§ Exercise prompt
If a line in the following entries holds the string "Eigenvalues", include it in the tally. State the total and nothing further.

Plain-text document sources
----------------------------------------

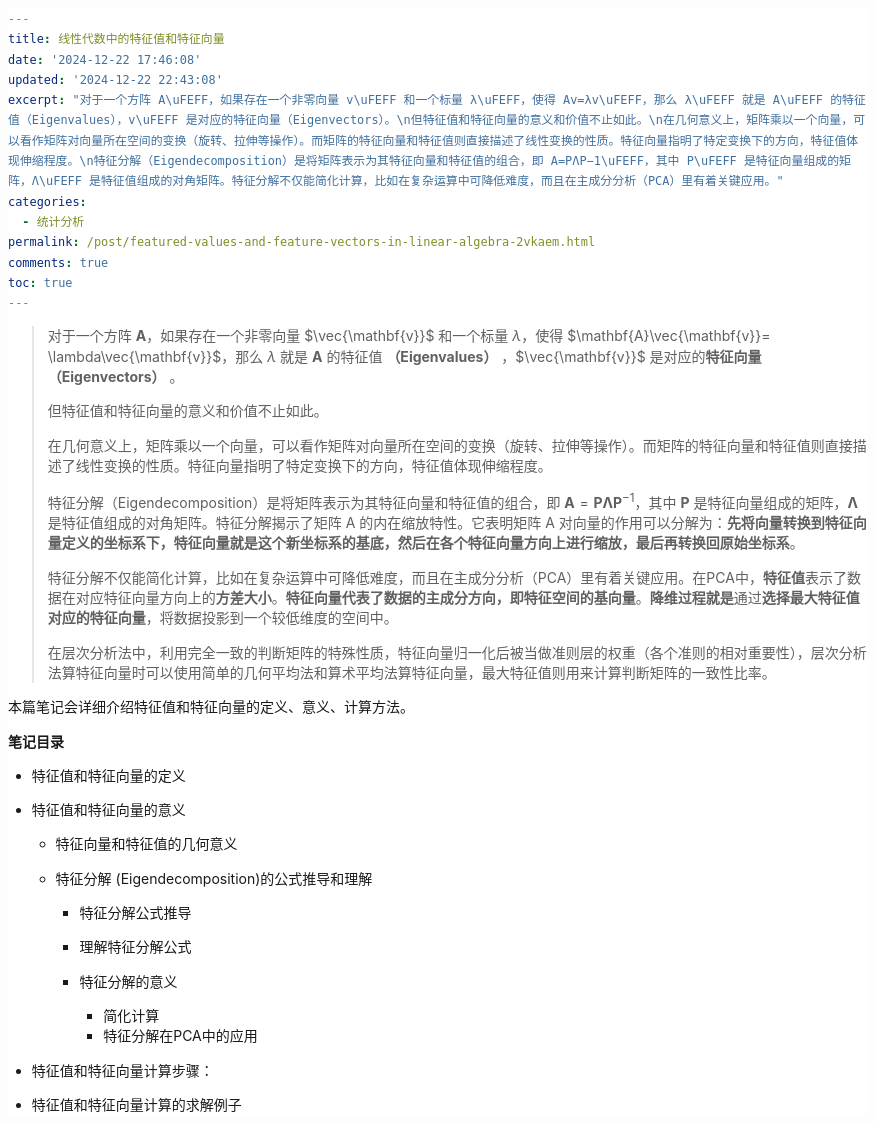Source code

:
 ```yaml
---
title: 线性代数中的特征值和特征向量
date: '2024-12-22 17:46:08'
updated: '2024-12-22 22:43:08'
excerpt: "对于一个方阵 A\uFEFF，如果存在一个非零向量 v\uFEFF 和一个标量 λ\uFEFF，使得 Av=λv\uFEFF，那么 λ\uFEFF 就是 A\uFEFF 的特征值（Eigenvalues），v\uFEFF 是对应的特征向量（Eigenvectors）。\n但特征值和特征向量的意义和价值不止如此。\n在几何意义上，矩阵乘以一个向量，可以看作矩阵对向量所在空间的变换（旋转、拉伸等操作）。而矩阵的特征向量和特征值则直接描述了线性变换的性质。特征向量指明了特定变换下的方向，特征值体现伸缩程度。\n特征分解（Eigendecomposition）是将矩阵表示为其特征向量和特征值的组合，即 A=PΛP−1\uFEFF，其中 P\uFEFF 是特征向量组成的矩阵，Λ\uFEFF 是特征值组成的对角矩阵。特征分解不仅能简化计算，比如在复杂运算中可降低难度，而且在主成分分析（PCA）里有着关键应用。"
categories:
  - 统计分析
permalink: /post/featured-values-and-feature-vectors-in-linear-algebra-2vkaem.html
comments: true
toc: true
---
```




> 对于一个方阵 $\mathbf{A}$，如果存在一个非零向量 $\vec{\mathbf{v}}$ 和一个标量 $\lambda$，使得 $\mathbf{A}\vec{\mathbf{v}}= \lambda\vec{\mathbf{v}}$，那么 $\lambda$ 就是 $\mathbf{A}$ 的特征值 **（Eigenvalues）** ，$\vec{\mathbf{v}}$ 是对应的**特征向量（Eigenvectors）** 。
>
> 但特征值和特征向量的意义和价值不止如此。
>
> 在几何意义上，矩阵乘以一个向量，可以看作矩阵对向量所在空间的变换（旋转、拉伸等操作）。而矩阵的特征向量和特征值则直接描述了线性变换的性质。特征向量指明了特定变换下的方向，特征值体现伸缩程度。
>
> 特征分解（Eigendecomposition）是将矩阵表示为其特征向量和特征值的组合，即 $\mathbf{A}= \mathbf{P}\mathbf{Λ}\mathbf{P}^{-1}$，其中 $\mathbf{P}$ 是特征向量组成的矩阵，$\mathbf{Λ}$ 是特征值组成的对角矩阵。特征分解揭示了矩阵 A﻿ 的内在缩放特性。它表明矩阵 A﻿ 对向量的作用可以分解为：**先将向量转换到特征向量定义的坐标系下，特征向量就是这个新坐标系的基底，然后在各个特征向量方向上进行缩放，最后再转换回原始坐标系**。
>
> 特征分解不仅能简化计算，比如在复杂运算中可降低难度，而且在主成分分析（PCA）里有着关键应用。在PCA中，**特征值**表示了数据在对应特征向量方向上的**方差大小**。**特征向量代表了数据的主成分方向，即特征空间的基向量**。**降维过程就是**通过**选择最大特征值对应的特征向量**，将数据投影到一个较低维度的空间中。
>
> 在层次分析法中，利用完全一致的判断矩阵的特殊性质，特征向量归一化后被当做准则层的权重（各个准则的相对重要性），层次分析法算特征向量时可以使用简单的几何平均法和算术平均法算特征向量，最大特征值则用来计算判断矩阵的一致性比率。

本篇笔记会详细介绍特征值和特征向量的定义、意义、计算方法。

**笔记目录**

* 特征值和特征向量的定义
* 特征值和特征向量的意义

  * 特征向量和特征值的几何意义
  * 特征分解 (Eigendecomposition)的公式推导和理解

    * 特征分解公式推导
    * 理解特征分解公式
    * 特征分解的意义

      * 简化计算
      * 特征分解在PCA中的应用
* <span data-type="text">特征值和特征向量计算步骤：</span>
* <span data-type="text">特征值和特征向量计算的求解例子</span>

----------------------------------------

§ Your solution
2